COBERTURA ESPECIAL - America Latina - Inteligência

01 de Fevereiro, 2005 - 12:00 ( Brasília )

Os Militares Latino-Americanos Vistos por Hugo Chávez



Os Militares Latino-Americanos
Vistos por Hugo Chávez

 

Kaiser Konrad - DefesaNet

Porto Alegre - Não há duvidas que a grande estrela do V Fórum Social Mundial foi o presidente da República Bolivariana da Venezuela. Com um discurso de extrema-esquerda e sem poupar duras críticas à política e ao governo dos Estados Unidos, Hugo Chávez cativou, como era de se esperar, a maioria dos participantes do evento, além de trazer ele próprio uma assistência particular.. Após visitar um assentamento "modelo" do MST em Tapes(RS), na manhã de domingo, o prolixo Chávez, falou para quase duzentos jornalistas de todo o mundo, numa tumultuada coletiva, que começou com quase uma hora e meia de atraso. Respondendo somente cinco perguntas livres, que foram sorteadas entre os órgãos de imprensa credenciados, ele chegou a ser ovacionado por alguns dos presentes, muitos deles, por sinal, não eram jornalistas.

Defesanet publica na íntegra a resposta do presidente venezuelano, quando indagado sobre
qual deve ser o papel desempenhado pelos militares da América Latina hoje.
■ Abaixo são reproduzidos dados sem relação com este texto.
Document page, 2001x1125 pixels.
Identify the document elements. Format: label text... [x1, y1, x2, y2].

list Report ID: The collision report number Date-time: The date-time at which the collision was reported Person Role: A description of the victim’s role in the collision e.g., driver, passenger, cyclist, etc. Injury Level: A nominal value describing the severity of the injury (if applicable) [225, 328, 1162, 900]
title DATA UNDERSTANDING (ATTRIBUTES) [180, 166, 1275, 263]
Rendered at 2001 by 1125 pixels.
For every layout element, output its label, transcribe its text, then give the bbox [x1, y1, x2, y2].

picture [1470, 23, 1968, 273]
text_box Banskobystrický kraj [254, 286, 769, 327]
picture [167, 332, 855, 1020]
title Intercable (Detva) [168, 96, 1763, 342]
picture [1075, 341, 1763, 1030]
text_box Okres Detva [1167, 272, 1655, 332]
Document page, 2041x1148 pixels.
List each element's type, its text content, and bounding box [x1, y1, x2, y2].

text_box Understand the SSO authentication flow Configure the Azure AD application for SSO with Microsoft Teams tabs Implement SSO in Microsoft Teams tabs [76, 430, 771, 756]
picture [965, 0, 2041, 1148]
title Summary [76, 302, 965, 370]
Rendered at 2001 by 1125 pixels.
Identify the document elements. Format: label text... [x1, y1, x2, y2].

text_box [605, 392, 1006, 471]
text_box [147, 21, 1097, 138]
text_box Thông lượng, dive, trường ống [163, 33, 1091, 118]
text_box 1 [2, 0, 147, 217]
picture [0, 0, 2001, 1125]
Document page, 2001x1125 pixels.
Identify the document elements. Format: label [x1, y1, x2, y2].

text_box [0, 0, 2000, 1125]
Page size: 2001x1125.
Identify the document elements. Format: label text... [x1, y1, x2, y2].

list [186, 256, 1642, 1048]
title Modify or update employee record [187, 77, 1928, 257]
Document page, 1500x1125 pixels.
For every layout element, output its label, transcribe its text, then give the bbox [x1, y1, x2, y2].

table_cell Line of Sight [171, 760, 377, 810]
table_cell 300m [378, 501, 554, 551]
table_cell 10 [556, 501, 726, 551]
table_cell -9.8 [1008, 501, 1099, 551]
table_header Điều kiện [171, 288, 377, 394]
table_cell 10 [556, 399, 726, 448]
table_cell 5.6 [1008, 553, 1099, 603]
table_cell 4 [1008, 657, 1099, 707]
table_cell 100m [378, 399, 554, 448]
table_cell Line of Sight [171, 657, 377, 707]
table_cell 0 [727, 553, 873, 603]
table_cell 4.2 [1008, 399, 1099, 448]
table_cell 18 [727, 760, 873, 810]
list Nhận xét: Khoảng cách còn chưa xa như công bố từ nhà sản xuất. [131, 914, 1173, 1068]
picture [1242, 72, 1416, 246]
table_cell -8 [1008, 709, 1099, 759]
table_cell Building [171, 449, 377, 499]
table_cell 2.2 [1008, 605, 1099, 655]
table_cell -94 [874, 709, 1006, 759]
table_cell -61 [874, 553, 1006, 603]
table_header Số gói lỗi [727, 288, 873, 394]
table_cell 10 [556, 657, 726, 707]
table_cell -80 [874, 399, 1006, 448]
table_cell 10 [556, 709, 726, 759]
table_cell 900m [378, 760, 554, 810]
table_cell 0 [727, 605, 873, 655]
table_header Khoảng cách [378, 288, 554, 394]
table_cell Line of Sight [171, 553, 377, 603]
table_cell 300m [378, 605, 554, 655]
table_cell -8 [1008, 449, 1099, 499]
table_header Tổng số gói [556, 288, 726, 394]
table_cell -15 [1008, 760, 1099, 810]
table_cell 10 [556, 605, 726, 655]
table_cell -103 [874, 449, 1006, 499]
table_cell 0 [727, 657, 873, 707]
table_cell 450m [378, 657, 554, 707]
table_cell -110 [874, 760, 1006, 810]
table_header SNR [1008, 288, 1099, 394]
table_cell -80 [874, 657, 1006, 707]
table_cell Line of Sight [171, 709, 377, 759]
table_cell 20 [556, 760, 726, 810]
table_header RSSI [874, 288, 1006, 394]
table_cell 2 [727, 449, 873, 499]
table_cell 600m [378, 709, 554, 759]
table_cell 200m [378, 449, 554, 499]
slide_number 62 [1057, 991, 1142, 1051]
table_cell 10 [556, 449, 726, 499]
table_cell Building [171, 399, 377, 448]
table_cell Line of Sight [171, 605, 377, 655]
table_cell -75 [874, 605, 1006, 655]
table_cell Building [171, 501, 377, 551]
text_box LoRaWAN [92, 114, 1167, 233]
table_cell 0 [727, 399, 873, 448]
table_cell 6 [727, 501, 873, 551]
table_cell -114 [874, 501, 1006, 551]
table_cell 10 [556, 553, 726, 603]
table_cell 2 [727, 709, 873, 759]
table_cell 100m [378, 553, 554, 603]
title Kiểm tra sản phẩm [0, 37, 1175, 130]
Hugo Chávez: Eu sou militar e alguns de meus companheiros também são. O papel dos militares na América Latina já foi definido por Simon Bolívar, líder, libertador e militar, há quase duzentos anos. Em sua última proclamação, Bolívar disse: " Os militares devem empunhar suas espadas para defender as garantias sociais".

A última coisa que um militar deve fazer é servir ao imperialismo e às oligarquias dominantes e arremeter contra seu próprio povo
, como já aconteceu em inúmeras ocasiões em nosso continente. Bolívar, numa ocasião, disse que "maldito seja o soldado que se lance contra seu povo".

Nesse momento, quando a força imperialista arremete contra nosso povo e do mundo, os militares da América Latina devem se preparar e empunhar suas espadas na defesa de suas nações, mas nunca subordinar-se ao imperialismo americano e os interesses das oligarquias.

Em fim, o papel de nossos militares hoje, deve ser de libertadores. Mas os militares devem estar subordinados ao máximo poder político que tem um uma nação: a vontade popular. Assim como acontece na Venezuela,
os militares latino-americanos não devem tão somente se preocupar com a defesa da nação e de seus limites territoriais, mas também se incorporar ao povo e construir a nação, numa intensa integração comunitária e política, no desenvolvimento de projetos sociais, técnicos, científicos e universitários, como pude ver hoje em Tapes, onde encontrei no acampamento do MST o General Gonzáles, do Exército Venezuelano, que estava trabalhando pela Universidade Bolivariana da Venezuela, onde é estudante.

Dessa forma, está em marcha uma das linhas mestras da Revolução Bolivariana, a união cívico-militar. Agora está sendo colocada em prática a nova estratégia de defesa nacional da Venezuela:


1º O fortalecimento do aparato militar do país;
2° Fortalecer a união cívico-militar;
3° Incrementar a participação popular na defesa nacional, ou seja, a população capacitando-se e treinando-se para a defesa do país
.

Os militares devem empunhar suas espadas para defender as garantias sociais e a soberania popular"

Após a entrevista coletiva, Hugo Chávez discursou por  quase duas horas para os participantes do V Forum Social Mundial. Lotou o ginásio Gigantinho e os o arredores do mesmo, onde sua palestra foi transmitido através de um telão. Também  via Radiobras, TV  Brasil, foi distribuído via satélite para toda a América Latina.